Pijls et al. (2017) beschrijven dat gastvrijheid bestaat uit ‘space’ en ‘service’ design. Door te sleutelen aan beide kan de ervaren gastvrijheid veranderen. Dit wordt ondersteund door de la Mar (2019) die beweert dat gastvrijheid georganiseerd kan worden door te focussen op zowel de harde, tastbare zaken, als de zachte, menselijke kant. Binnen dit onderzoek wordt gekeken naar de service kant van gastvrijheid en niet naar de space kant van gastvrijheid.

2.2.1 Kernbegrip: Gastvrijheidsbeleving

Het kernbegrip gastvrijheidsbeleving bestaat zoals voorgaand beschreven uit de kernbegrippen gastvrijheid en beleving. Deze twee kernbegrippen gastvrijheid en beleving worden samengevoegd tot één kernbegrip, deze zijn dan ook sterk met elkaar verbonden. Zo wordt er zelfs beweerd dat indien er sprake is van een beleving, er ook sprake is van gastvrijheid (Hokkeling & de la Mar, 2012).
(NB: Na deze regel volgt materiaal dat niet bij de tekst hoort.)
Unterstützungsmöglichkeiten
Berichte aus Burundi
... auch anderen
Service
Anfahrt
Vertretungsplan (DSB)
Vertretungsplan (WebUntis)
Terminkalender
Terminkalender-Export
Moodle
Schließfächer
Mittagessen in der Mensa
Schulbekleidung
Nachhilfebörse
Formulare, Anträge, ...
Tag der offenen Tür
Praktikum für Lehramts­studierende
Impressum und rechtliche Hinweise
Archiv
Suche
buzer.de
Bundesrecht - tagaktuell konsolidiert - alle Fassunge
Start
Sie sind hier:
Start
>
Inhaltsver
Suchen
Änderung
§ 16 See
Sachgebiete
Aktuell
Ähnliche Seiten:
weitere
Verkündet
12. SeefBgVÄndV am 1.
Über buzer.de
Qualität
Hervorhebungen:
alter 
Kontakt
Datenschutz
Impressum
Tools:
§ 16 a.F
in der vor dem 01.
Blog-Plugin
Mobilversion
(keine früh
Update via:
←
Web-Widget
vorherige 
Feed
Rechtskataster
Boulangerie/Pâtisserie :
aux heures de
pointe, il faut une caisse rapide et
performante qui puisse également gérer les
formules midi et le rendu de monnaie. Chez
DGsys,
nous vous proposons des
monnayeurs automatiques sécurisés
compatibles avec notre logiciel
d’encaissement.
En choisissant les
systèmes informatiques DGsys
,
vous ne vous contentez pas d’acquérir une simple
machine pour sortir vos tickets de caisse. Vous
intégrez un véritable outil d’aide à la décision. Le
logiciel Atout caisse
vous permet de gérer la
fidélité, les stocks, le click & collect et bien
Om de kernbegrippen gastvrijheid en beleving samen te voegen wordt er gekeken naar de definities van beide kernbegrippen en wordt er één stipulatieve definitie geformuleerd voor het kernbegrip gastvrijheidsbeleving. De definitie binnen dit onderzoek van gastvrijheid is: Gastvrijheid binnen dienstverlening is in de essentie aandacht voor je gast, persoonlijke aandacht. De persoonlijke aandacht die zo essentieel is voor een gastvrije ervaring komt in verschillende deelaspecten van gastvrijheid tot uitdrukking. Deze deelaspecten zou je de dimensies van gastvrijheid kunnen noemen.’ (Pijls, Groen, Galetzka, & Pruyn, 2017)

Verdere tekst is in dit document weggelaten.